Step 3: Designing the board


The first three boards pictured are classic cutting board designs using stripes and checkers. they were designed using a great (free!) program called CB Designer, written by a gracious woodworker. UPDATE - Another woodworker that took my San Francisco based cutting board workshop wrote a browser-based version of CB Designer - which is also capable of managing some angled cuts to make zig-zags and chevron designs.

If you play with the settings on either CB Designer, you can also create slightly more complex designs - for example in the final picture I created a staggered pattern by changing the width of just one strip of maple from 1 inch to 1/2 inch. In addition to helping you plan a pattern CB Designer helps plan what length to cut the wood, how many cuts you need to make, and how much wood will be used up in the cutting process.

If you follow the link, the creator has a video showing how to use the program.

Freestyle Design

In the last cutting board pictured, instead of using CB Designer, I used some scrap pieces of wood to make something more creative than normal stripes or checkers. CB Designer can't handle this type of pattern, but it's easy to think up your own design. I took some scraps of bevel-cut wood from other projects and thought about different ways I could arrange the pieces into interesting patterns. The possibilities are endless, I have seen other's create diamond patterns, flowers, and waves - just remember to think about your design from the perspective of end grain. I sketched out my ideas on google docs, brainstorming 4 different possible patterns using the end-grain profile of my scrap pieces.
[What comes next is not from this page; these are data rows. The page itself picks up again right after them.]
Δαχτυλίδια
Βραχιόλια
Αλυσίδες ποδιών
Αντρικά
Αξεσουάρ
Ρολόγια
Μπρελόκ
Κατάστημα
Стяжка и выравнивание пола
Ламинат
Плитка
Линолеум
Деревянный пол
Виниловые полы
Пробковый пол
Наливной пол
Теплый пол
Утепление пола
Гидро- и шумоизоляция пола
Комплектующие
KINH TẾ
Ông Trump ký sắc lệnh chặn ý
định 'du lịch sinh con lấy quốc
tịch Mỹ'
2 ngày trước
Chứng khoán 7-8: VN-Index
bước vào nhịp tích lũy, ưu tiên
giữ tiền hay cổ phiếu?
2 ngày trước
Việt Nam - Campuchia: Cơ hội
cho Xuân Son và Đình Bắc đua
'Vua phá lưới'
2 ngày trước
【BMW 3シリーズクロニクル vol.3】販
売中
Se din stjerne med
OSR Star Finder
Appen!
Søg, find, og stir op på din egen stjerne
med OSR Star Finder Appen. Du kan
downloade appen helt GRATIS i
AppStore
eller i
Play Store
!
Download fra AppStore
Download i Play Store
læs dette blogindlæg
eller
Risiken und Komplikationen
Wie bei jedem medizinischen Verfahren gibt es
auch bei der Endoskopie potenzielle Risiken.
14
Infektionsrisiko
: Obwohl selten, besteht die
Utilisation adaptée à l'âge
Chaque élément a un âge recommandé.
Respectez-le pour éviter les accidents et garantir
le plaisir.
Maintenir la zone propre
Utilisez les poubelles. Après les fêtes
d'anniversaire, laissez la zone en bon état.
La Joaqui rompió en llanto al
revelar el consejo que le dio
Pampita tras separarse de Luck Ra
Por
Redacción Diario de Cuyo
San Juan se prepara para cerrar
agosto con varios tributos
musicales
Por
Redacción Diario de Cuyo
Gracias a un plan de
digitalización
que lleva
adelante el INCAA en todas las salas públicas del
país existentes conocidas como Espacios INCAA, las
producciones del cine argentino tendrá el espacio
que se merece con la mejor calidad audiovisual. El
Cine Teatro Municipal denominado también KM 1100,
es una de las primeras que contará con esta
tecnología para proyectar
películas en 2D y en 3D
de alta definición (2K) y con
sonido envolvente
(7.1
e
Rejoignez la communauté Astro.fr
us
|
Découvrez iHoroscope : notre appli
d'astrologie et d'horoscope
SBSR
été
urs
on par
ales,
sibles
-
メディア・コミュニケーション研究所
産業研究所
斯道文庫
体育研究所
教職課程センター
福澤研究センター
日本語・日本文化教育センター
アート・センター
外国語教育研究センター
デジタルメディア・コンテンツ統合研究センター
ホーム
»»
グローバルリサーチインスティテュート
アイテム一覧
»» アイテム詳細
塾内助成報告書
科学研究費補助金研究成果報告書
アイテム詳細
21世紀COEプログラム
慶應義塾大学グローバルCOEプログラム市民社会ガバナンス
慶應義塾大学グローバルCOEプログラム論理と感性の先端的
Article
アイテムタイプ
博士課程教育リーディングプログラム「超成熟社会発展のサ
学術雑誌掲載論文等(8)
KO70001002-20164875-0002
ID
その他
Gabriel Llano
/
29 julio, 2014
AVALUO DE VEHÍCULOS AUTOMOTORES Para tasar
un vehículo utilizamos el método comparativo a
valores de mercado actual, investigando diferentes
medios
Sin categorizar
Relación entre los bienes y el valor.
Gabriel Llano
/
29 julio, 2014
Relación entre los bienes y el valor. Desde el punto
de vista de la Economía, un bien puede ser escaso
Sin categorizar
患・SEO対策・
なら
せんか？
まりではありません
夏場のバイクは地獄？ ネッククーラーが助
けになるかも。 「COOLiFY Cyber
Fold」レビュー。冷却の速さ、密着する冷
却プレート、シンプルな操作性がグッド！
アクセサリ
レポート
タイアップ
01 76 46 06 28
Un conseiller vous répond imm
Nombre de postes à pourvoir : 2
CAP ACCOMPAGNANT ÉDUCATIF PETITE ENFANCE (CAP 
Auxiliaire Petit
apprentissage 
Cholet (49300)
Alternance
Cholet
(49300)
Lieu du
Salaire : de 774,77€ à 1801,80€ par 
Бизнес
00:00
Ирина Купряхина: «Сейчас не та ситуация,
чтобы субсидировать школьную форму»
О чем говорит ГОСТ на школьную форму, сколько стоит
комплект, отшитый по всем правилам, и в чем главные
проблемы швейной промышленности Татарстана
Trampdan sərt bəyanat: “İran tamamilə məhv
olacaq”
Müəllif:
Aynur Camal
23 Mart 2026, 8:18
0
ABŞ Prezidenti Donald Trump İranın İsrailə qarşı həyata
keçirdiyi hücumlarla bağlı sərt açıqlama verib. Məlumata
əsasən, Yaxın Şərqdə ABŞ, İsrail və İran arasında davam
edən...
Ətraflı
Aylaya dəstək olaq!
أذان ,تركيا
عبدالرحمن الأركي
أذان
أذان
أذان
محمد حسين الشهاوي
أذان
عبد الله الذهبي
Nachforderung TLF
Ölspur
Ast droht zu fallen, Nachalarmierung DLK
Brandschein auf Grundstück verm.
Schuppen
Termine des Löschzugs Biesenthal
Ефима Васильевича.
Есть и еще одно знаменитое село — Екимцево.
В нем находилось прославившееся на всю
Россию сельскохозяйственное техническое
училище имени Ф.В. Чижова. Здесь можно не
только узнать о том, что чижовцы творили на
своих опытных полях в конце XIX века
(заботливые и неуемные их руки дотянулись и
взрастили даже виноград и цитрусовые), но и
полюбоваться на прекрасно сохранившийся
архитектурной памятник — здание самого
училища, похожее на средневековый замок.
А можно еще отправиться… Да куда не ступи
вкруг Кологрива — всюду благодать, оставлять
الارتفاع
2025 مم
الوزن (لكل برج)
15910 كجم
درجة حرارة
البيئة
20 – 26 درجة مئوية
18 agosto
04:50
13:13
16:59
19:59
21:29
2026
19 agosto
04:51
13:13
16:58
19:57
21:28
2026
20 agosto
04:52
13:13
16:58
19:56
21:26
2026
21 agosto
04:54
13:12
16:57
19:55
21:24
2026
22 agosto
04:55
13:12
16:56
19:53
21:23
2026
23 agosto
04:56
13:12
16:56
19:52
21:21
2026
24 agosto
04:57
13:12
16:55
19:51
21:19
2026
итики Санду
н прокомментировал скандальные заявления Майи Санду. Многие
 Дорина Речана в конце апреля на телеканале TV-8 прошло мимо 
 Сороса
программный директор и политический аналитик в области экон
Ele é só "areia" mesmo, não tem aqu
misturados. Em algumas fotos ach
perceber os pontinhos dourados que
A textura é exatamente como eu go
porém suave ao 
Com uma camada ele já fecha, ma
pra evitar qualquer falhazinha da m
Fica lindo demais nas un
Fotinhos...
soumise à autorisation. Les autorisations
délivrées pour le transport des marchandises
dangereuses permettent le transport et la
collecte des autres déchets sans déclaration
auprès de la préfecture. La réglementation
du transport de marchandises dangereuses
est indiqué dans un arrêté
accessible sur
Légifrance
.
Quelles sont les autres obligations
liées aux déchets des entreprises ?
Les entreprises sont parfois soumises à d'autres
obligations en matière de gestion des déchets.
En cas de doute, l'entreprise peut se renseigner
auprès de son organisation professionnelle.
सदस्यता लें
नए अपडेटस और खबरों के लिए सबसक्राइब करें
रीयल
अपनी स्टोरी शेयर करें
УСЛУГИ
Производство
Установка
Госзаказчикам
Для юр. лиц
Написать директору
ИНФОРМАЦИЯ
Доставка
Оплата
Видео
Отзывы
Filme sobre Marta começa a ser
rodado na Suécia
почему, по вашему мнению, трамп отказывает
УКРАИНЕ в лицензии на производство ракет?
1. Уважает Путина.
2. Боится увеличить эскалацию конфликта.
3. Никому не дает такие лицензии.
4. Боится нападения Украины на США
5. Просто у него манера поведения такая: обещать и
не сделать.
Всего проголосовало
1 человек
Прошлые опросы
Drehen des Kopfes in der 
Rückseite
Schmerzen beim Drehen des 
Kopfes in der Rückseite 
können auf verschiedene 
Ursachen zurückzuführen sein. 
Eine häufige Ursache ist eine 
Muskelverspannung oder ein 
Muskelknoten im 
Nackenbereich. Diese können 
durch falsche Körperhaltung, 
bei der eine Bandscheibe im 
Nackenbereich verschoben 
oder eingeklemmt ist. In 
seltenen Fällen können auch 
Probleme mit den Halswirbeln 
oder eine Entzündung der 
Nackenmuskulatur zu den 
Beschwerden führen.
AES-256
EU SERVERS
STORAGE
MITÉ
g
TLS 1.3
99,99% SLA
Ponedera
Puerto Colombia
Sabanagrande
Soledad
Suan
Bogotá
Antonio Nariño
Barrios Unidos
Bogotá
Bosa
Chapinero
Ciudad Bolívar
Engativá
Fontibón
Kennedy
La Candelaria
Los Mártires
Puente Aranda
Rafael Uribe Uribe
Even though CB designer can't show these freestyle patterns, you can still use it to calculate the length of your wood pieces and the amount of wood waste.

Lumber choice

Cutting boards can be made out of any wood, though some woods are better than others. The important thing is that it is a hardwood, with dense fibers, small pores, and no toxic oil / sap / chemicals. Hard maple (aka rock maple) is the classic choice - other common woods include cherry, walnut, purple heart, and yellow-heart.

Many other woods will work, but it's a good idea to do some research before choosing exotic woods, which may not be food safe. Some woods contain a lot of natural oils, which can be toxic or cause problems for people with allergies. Other woods, while food-safe, may not be the best choice because of their grain structure - soft-woods and open-pore woods such as oak or ash may allow more liquid to soak into their fibers, giving bacteria a place to grow.

If using rough-cut lumber, like me, make sure to look at the condition of the wood. Cutting boards are constantly exposed to liquid and moisture - rough cut wood that is already warping at the lumberyard may be much more prone to warping in your kitchen - look for straight boards.

Also, pay more attention to the end-grain pattern of the lumber instead of the face grain pattern. Knots or figure that may look interesting on the face of a board will not be visible in the finished board, because only the end grain will be showing. Knots or heavy wood figure may even be hiding empty spaces in the center of the board that will show up as a hole in your cutting board once you cross-cut and expose the end-grain.


Anything from 1-2 inches is common for a cutting board. Make it even thicker to create an old-school butcher block or whole end-grain countertop. In general thicker boards will be more stable while cutting, are less prone to warping from moisture, and can take more re-finishings after heavy use.

Remember that the thickness of your cutting board is not directly determined by the thickness of your lumber. When making an end-grain cutting board you get to determine the thickness of your board based on the cuts you make (step 9). The thickness of the lumber just determines the width of the individual strips on your board.

It's important to determine the thickness of your board before you cut any wood. When making my first board I used CB Designer to make a 1.5" thick board, but at the last minute changed my mind and made a 2" thick board - this 1/2 inch difference had a big effect when multiplied by 11 cuts. The end result was still nice, but much shorter than originally planned (First example pictured).